Antarctic: Sea ice annual, outward growth more than doubles continent size, annual thickness to 8 ft.
Arctic: Sea ice multi-year, circulates in polar gyre, annual thickness to 5 ft.

Antarctic: 97.6 percent of land ice covered in almost unbroken South Polar ice sheet.
Arctic: Land ice in limited areas; largest Greenland ice sheet.

Antarctic: Elevation at South Pole 9,300 ft. above sea level; bedrock only 100 ft. above sea level.
Arctic: Elevation at North Pole 3 ft. of sea ice; bedrock 1,400 ft. below sea level.

Antarctic: South Pole mean annual temperature = -58°F; permanent meteorological and astrophysical research station.
Arctic: North Pole mean annual temperature = 0°F; no research station.

Antarctic: Beaches rare; narrow deep continental shelf backed by vertical ice cliffs.
Arctic: Beaches and shallow extensive continental shelf.

Antarctic: Frozen ground mostly limited to ice-free areas.
Arctic: Frozen ground extensive, over 1,500 ft.


-- Plants and Animals --

Antarctic: No tundra, no tree line. Subantarctic zone marked by Antarctic Convergence.
Arctic: Tundra well developed, extensive, marked by a tree shrubline.

Antarctic: Crustaceous lichens at 82° lat; 2 species of flowering plants at 66°­70° S lat; vegetation primarily lichens and mosses.
Arctic: 90 species of flowering plants at 82° N lat, 450 species at 66°­77°N lat.

Antarctic: Free-living arthropods include insects (2), mites (150), Collembolla (6).
Arctic: Free living arthropods include Arachnids, crustaceans, insects, and myriapods numerous and common.

Antarctic: No terrestrial mammals.
Arctic: Terrestrial mammals include musk ox, reindeer, caribou, fox, hare, wolf, lemming, bears, etc.

Antarctic: Marine mammals limited to whales and porpoises (14) and seals (4).
Arctic: Marine mammals include whales and porpoises (18), seals (7), amphibious mammals (1).

Antarctic: Bird species (19) 70°­80° S lat.
Arctic: Bird species (107) at 75°­80° N lat.

-- Humanity --

Antarctic: No record of primitive humans; no native groups.
Arctic: Native peoples with long, rich cultural record; ethnic groups circumarctic.
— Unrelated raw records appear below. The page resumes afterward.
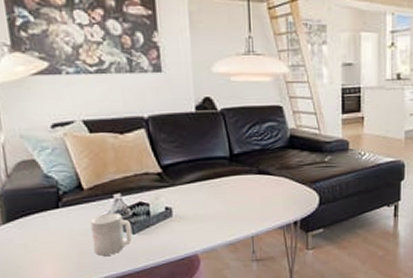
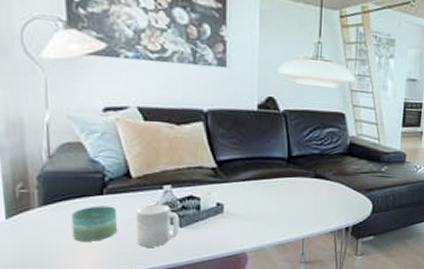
candle: none [32,218,76,254] -> present [71,205,118,241]

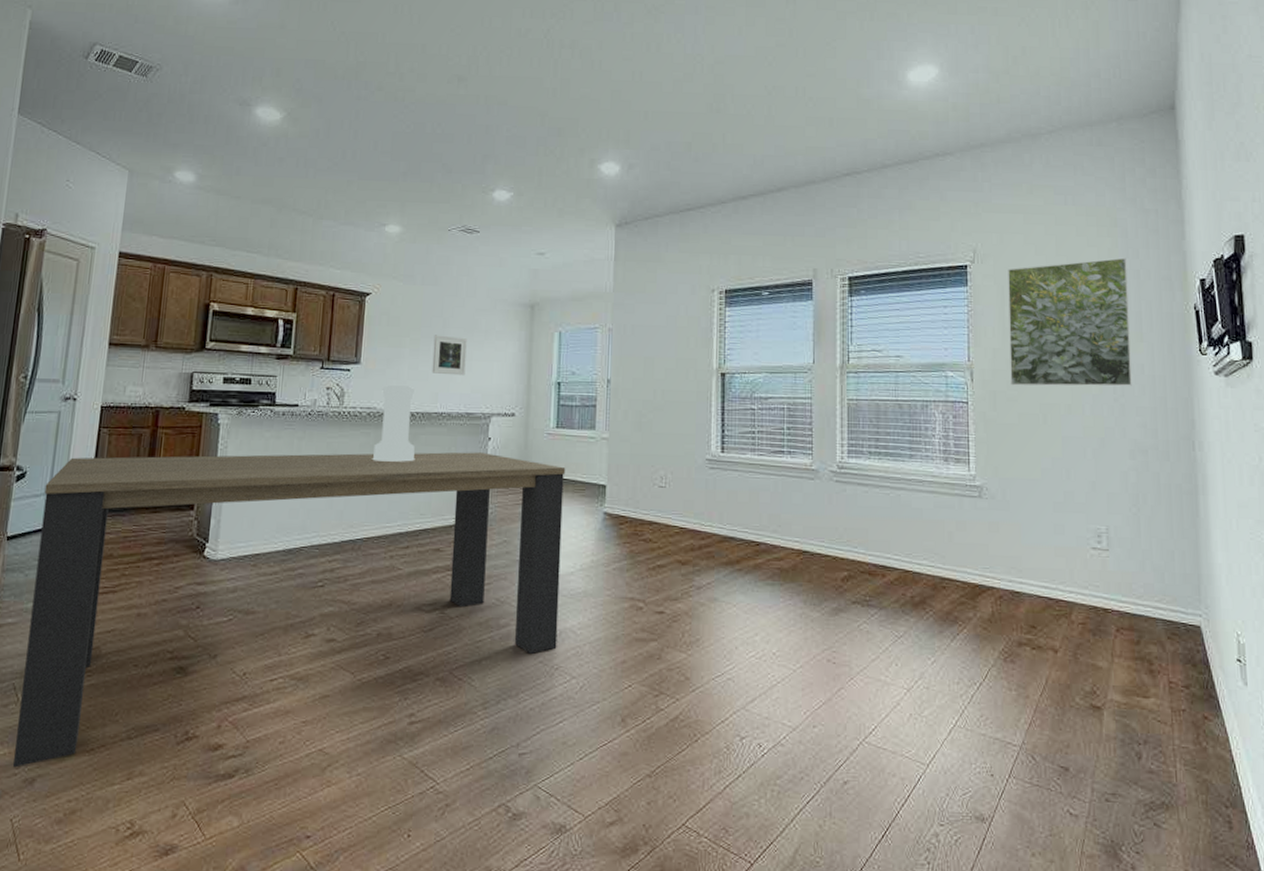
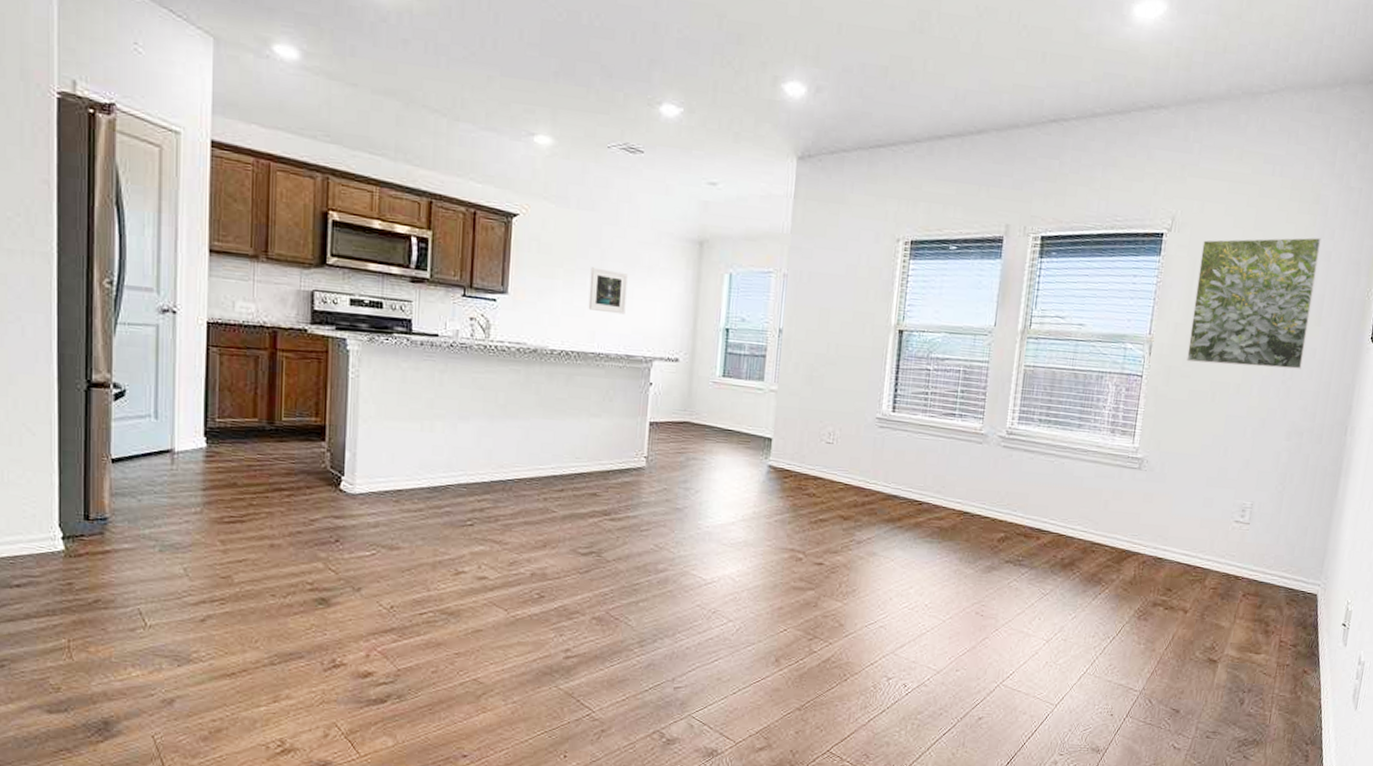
dining table: present [13,452,566,768] -> none [149,377,731,689]
vase: present [372,385,415,462] -> none [522,319,570,403]

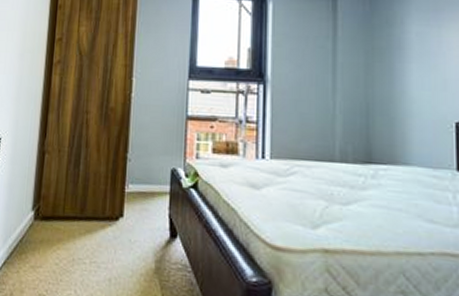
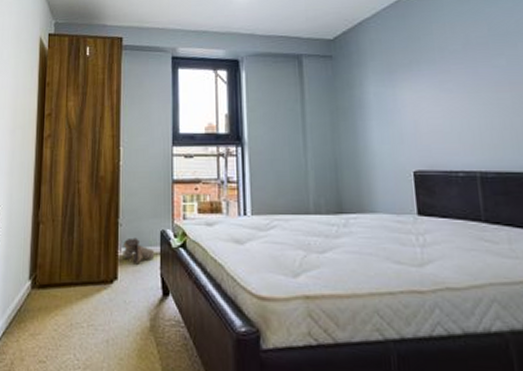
boots: none [130,174,164,203] -> present [122,237,155,265]

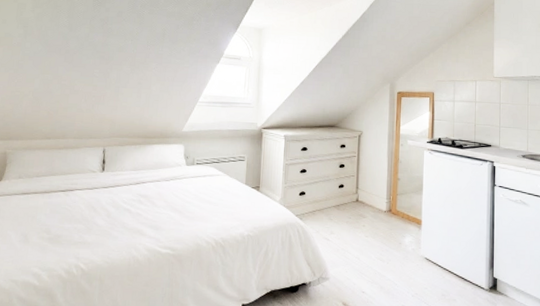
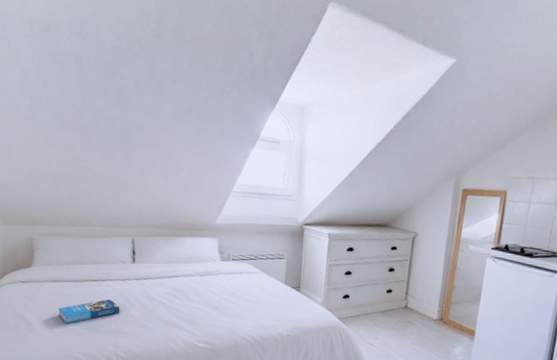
book: none [22,209,86,238] -> present [58,299,120,324]

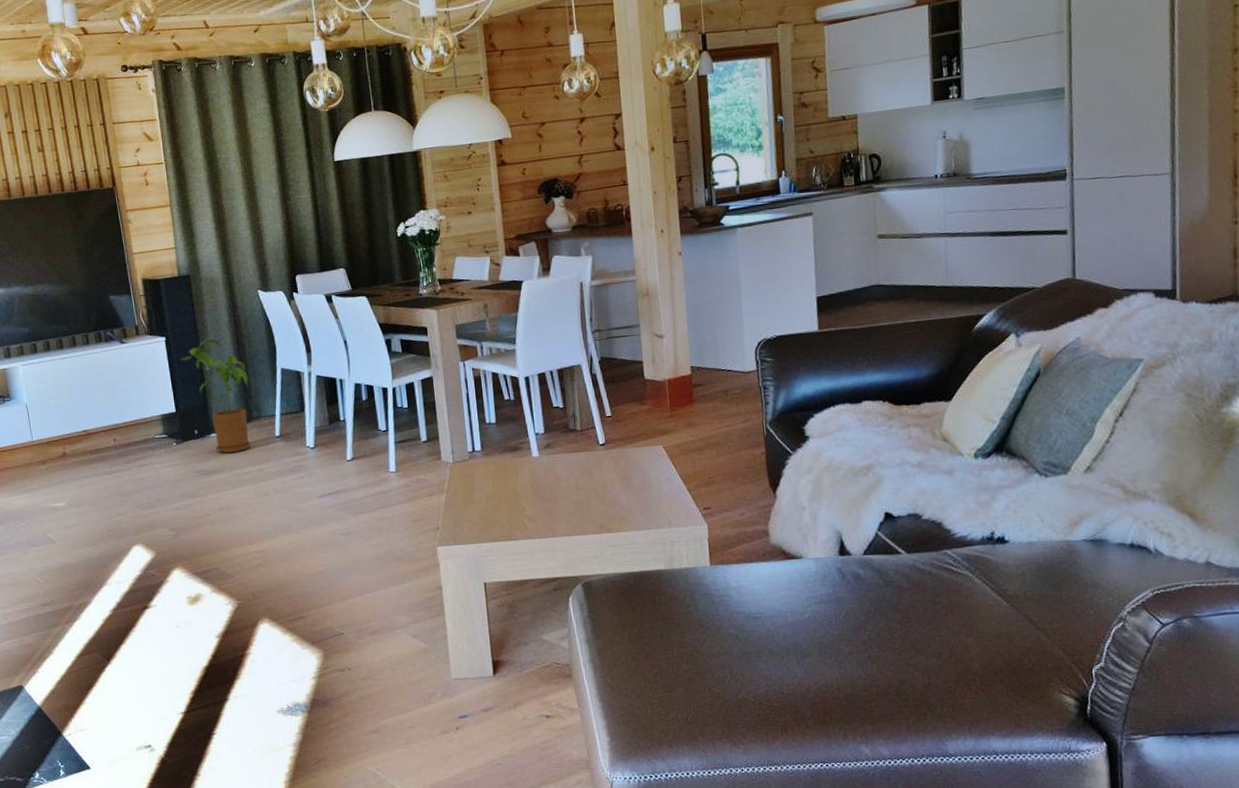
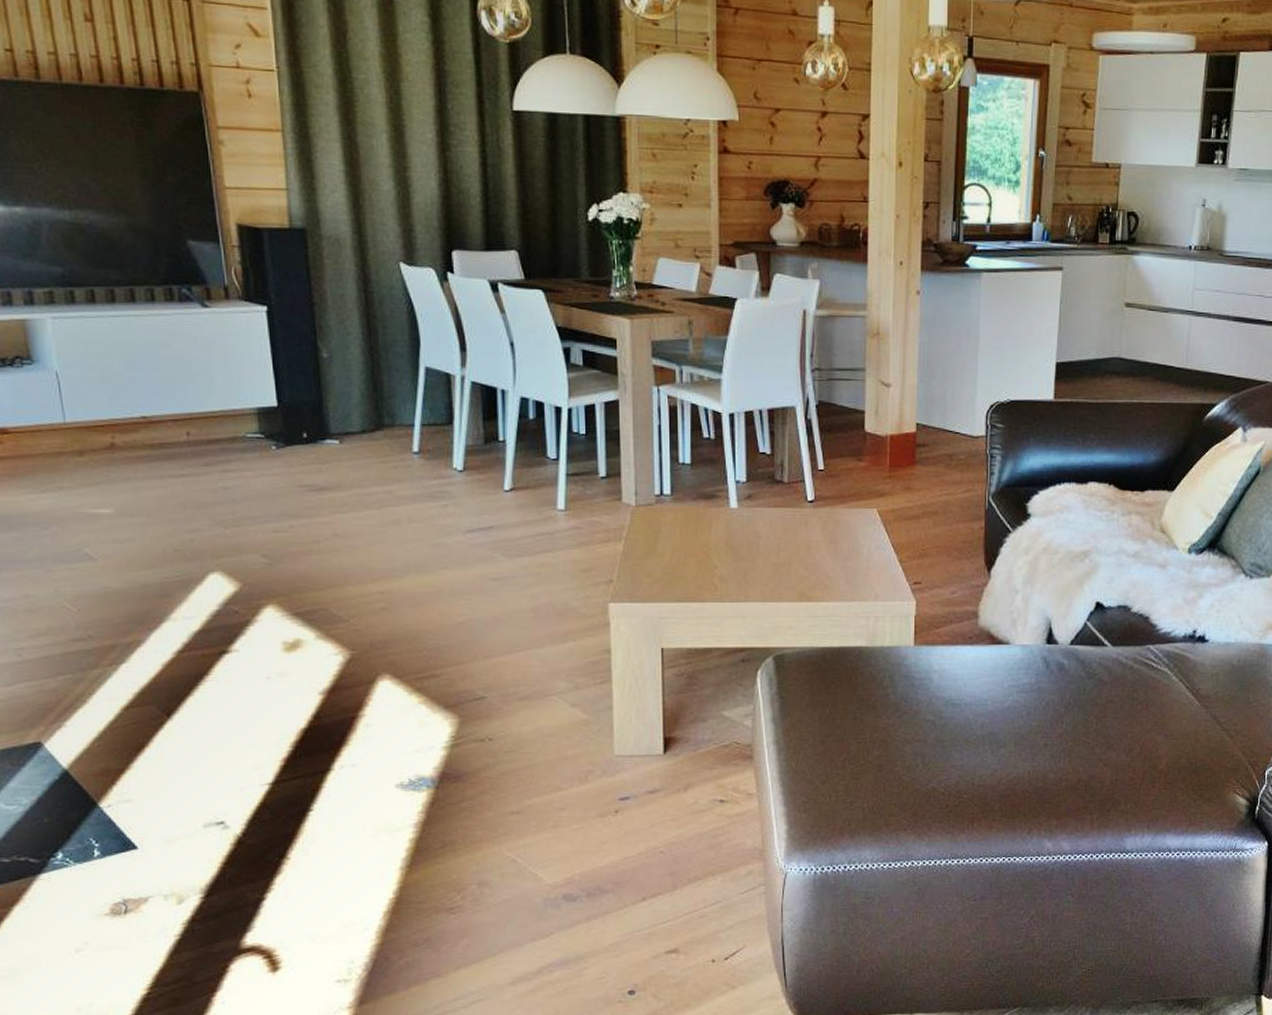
house plant: present [180,339,251,453] -> none [286,317,380,466]

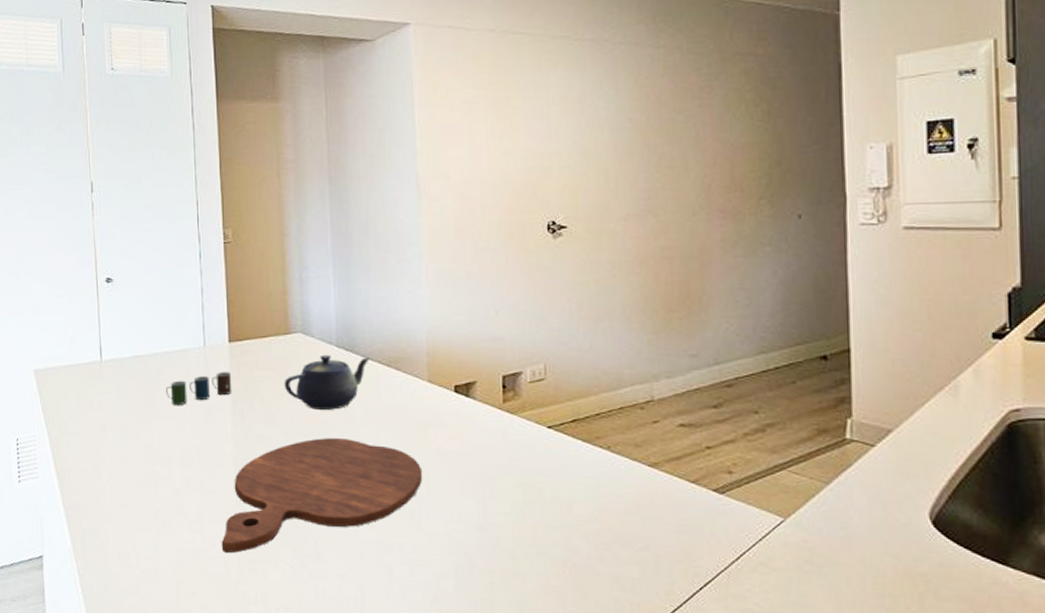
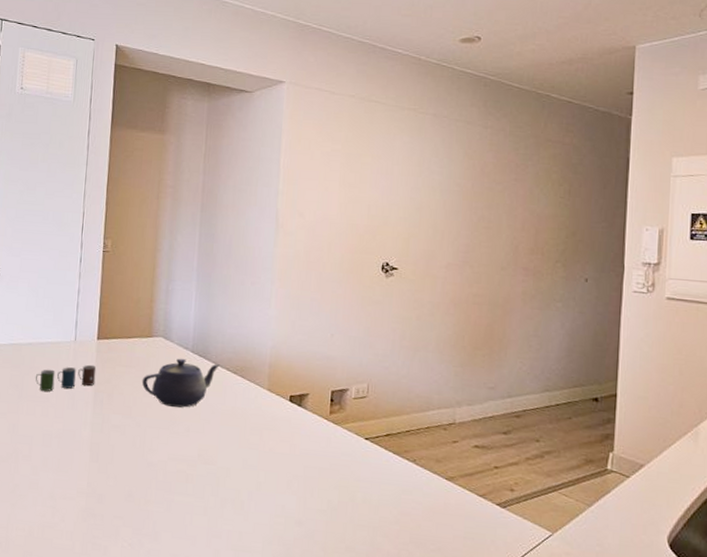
cutting board: present [221,438,423,554] -> none [69,431,255,529]

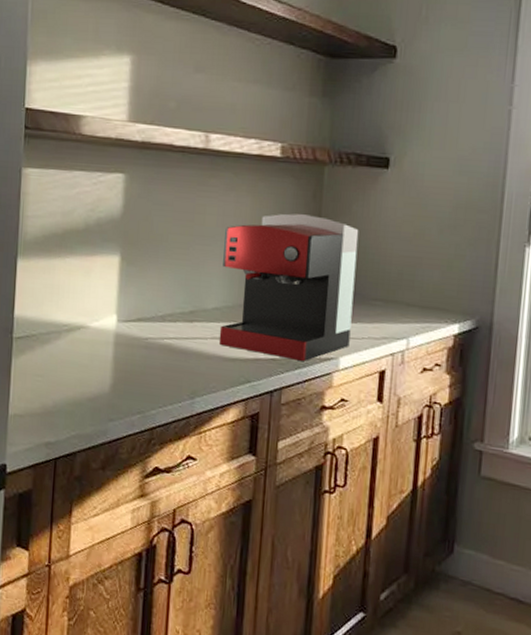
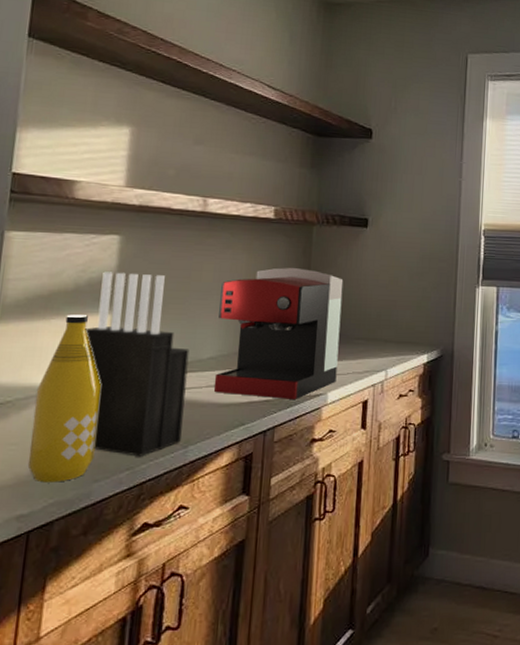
bottle: none [53,254,113,417] -> present [28,314,101,483]
knife block: none [96,211,194,402] -> present [85,271,190,457]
Antarctic: Population south of 60° S sparse, scattered at scientific stations. No exploitation of terrestrial resources.
Arctic: Human population 60° N, in excess of 2 million, modern settlements, widespread exploitation and technological development.

Antarctic: Crossing of Antarctic Circle by James Cook, January 17, 1773.
Arctic: Crossing of Arctic Circle prehistoric.